In 2009, Bruce took a career break in the United States, and in August 2010, he earned his undergraduate degree from Baylor University.

In December 2010, Bruce returned to Adelaide to work out with the 36ers. Following an injury to Rhys Carter, Bruce was brought into the side for the remainder of the 2010–11 season, making his comeback on 31 December. In 15 games, he averaged 6.0 points, 1.5 rebounds and 2.7 assists per game.

Following the conclusion of the 2010–11 NBL season, Bruce extended his stay in South Australia to play for the Eastern Mavericks in the Central ABL. In 15 games for the Mavericks, he averaged 17.7 points, 3.7 rebounds and 6.1 assists per game.

===Sydney Kings===
In May 2011, Bruce signed with the Sydney Kings. His 2011–12 season ended in January 2012 after suffering a vertical fracture to his tibia. In 17 games, he averaged 13.9 points, 2.6 rebounds and 4.4 assists per game. He returned to the Kings for the 2012–13 season and averaged 9.2 points, 2.7 rebounds and 3.1 assists in 29 games.

Following the 2012–13 season, Bruce retired from basketball after failing to negotiate a pay raise with the Kings. The club had asked him to take a pay cut; he instead chose to part ways with the team rather than accept a reduced contract.

==National team career==
Bruce spent the summer of 2003 playing for the Australian junior national team that won gold at the 2003 FIBA Under-19 World Championship in Greece. He led Australia with 25 points in a 106–85 upset of Team USA, which featured Dee Brown and JJ Redick. He was also a member of the Australian Under-21 national team in 2004.

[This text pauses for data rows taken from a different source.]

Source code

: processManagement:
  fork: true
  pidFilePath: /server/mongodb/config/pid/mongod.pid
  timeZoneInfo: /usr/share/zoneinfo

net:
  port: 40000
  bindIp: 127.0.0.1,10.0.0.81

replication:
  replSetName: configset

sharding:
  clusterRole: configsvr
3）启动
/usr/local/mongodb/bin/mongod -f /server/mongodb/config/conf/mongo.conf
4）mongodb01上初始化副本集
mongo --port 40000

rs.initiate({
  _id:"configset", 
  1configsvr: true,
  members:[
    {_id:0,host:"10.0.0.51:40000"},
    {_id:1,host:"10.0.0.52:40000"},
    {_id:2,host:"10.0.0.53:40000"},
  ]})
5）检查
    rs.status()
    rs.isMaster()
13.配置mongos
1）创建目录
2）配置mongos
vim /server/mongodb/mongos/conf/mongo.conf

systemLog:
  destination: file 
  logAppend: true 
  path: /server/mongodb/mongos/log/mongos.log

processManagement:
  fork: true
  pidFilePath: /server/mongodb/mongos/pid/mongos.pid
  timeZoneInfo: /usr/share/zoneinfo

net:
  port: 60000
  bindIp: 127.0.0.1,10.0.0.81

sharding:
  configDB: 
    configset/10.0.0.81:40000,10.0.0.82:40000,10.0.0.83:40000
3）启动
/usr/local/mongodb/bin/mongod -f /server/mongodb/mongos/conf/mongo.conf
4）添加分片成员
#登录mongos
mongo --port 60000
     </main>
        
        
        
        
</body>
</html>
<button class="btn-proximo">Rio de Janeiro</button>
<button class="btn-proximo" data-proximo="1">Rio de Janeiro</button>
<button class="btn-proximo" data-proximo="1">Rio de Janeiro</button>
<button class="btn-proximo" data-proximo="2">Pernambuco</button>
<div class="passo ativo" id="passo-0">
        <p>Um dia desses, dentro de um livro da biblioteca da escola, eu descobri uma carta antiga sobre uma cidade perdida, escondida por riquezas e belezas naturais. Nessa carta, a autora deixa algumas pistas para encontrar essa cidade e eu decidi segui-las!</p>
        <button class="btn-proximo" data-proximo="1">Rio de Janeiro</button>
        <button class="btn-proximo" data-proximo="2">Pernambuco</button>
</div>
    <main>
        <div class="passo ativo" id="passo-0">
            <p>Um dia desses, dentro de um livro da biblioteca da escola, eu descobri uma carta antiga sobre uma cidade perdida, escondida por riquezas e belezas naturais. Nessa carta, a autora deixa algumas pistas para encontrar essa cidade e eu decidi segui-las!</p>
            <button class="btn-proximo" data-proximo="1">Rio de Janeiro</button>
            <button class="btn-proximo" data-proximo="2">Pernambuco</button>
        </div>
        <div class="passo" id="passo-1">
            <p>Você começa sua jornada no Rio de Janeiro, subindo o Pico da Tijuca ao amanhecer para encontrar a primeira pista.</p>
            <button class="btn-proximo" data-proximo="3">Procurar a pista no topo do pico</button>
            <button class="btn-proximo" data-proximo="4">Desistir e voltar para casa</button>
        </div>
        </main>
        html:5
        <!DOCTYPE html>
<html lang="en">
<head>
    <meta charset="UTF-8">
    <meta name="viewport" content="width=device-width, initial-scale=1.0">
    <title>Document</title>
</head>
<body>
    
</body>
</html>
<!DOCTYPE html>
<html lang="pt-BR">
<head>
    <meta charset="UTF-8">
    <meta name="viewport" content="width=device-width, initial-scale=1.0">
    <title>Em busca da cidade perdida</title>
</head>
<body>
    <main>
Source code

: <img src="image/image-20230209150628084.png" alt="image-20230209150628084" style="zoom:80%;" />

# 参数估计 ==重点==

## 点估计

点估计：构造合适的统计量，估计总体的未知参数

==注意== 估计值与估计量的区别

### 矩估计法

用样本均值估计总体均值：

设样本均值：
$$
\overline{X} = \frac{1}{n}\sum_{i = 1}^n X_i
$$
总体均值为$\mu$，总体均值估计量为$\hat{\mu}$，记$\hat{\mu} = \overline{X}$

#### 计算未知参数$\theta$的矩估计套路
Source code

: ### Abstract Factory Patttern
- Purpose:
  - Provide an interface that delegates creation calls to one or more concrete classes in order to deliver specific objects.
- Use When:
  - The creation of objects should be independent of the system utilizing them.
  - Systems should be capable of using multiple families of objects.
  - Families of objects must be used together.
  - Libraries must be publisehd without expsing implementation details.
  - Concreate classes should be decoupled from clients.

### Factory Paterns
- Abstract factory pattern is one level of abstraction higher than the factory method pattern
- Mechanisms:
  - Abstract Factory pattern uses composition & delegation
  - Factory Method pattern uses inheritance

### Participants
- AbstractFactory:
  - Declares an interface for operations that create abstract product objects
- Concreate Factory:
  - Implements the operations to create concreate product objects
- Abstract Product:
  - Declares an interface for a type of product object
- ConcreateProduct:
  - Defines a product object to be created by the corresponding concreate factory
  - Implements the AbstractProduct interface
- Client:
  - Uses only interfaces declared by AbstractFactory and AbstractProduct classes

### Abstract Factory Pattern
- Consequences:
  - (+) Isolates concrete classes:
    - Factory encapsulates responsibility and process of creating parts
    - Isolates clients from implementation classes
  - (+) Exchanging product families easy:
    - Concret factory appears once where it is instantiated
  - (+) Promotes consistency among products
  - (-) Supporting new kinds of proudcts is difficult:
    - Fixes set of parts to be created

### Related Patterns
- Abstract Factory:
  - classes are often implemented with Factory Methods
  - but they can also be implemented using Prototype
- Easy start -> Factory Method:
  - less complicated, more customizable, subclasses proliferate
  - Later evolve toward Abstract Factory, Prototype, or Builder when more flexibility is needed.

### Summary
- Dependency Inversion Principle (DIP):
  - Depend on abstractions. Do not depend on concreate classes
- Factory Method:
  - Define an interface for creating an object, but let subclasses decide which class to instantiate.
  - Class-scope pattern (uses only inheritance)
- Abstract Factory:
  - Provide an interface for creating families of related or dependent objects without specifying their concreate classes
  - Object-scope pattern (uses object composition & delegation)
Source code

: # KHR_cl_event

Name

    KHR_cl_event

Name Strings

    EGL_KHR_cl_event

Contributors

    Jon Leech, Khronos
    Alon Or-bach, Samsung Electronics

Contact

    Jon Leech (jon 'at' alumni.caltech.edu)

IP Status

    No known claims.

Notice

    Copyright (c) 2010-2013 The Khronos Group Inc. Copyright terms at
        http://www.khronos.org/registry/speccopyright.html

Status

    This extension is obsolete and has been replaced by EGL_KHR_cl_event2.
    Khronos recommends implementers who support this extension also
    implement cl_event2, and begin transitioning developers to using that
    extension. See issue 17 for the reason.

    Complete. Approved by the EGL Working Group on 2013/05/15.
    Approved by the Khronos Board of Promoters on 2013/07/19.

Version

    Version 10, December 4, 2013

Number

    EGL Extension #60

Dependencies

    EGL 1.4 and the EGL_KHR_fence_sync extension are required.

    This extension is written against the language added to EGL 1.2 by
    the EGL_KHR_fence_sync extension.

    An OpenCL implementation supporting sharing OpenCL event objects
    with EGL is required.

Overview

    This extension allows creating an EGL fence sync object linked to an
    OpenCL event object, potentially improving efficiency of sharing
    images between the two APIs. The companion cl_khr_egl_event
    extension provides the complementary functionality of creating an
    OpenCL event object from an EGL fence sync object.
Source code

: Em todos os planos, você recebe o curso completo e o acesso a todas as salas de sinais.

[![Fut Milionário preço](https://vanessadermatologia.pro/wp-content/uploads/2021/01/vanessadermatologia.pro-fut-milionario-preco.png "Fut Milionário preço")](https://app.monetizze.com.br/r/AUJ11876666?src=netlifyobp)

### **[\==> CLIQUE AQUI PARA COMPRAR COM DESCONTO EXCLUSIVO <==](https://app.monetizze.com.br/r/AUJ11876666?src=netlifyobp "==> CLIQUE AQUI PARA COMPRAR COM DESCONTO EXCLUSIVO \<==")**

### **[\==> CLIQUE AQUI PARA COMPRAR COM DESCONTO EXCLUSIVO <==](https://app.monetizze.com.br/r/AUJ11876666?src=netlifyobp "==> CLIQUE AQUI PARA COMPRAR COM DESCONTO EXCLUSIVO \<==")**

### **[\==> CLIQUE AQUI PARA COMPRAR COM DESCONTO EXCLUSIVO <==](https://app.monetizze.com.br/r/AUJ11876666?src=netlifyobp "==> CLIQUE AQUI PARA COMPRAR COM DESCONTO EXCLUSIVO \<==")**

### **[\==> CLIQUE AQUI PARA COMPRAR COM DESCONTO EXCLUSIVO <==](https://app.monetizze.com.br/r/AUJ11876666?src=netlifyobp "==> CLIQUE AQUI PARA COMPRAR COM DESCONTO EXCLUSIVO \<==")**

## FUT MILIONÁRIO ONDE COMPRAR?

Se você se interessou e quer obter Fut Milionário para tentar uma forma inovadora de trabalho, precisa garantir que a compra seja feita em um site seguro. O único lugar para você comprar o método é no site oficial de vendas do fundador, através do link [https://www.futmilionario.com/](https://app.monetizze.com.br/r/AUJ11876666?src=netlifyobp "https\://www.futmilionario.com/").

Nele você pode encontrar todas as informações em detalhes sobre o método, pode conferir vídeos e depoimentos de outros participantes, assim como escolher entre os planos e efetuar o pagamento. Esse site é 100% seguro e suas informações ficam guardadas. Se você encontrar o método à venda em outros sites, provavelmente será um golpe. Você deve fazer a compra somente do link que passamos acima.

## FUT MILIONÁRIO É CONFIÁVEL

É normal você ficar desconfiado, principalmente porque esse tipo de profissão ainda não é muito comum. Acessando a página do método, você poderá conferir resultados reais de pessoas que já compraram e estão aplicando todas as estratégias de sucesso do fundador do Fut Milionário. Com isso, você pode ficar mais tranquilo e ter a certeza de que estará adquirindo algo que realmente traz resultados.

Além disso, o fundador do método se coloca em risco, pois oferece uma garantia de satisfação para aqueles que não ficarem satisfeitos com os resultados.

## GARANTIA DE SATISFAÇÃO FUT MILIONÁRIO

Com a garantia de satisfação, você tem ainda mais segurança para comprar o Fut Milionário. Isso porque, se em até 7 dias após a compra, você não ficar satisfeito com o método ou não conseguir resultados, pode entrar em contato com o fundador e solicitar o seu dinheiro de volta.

In the summer of 2005, Bruce served as captain of the Australian Under-21 national team. They played exhibition games in Europe and Canada before participating in the World Championship in Argentina. He went on to play for the Australian Boomers that tied for ninth place at 2006 FIBA World Championship in Japan. In six games, he averaged 4.2 points, 1.5 rebounds and 1.0 assists per game.

==Personal==
Bruce is the son of Steve and Julie Bruce. His mother was a national-level swimmer while two of his uncles, Des and Stephen Ryan, played in the Australian Football League. He also has two younger brothers, Cameron and Shaun, both of whom are basketball players.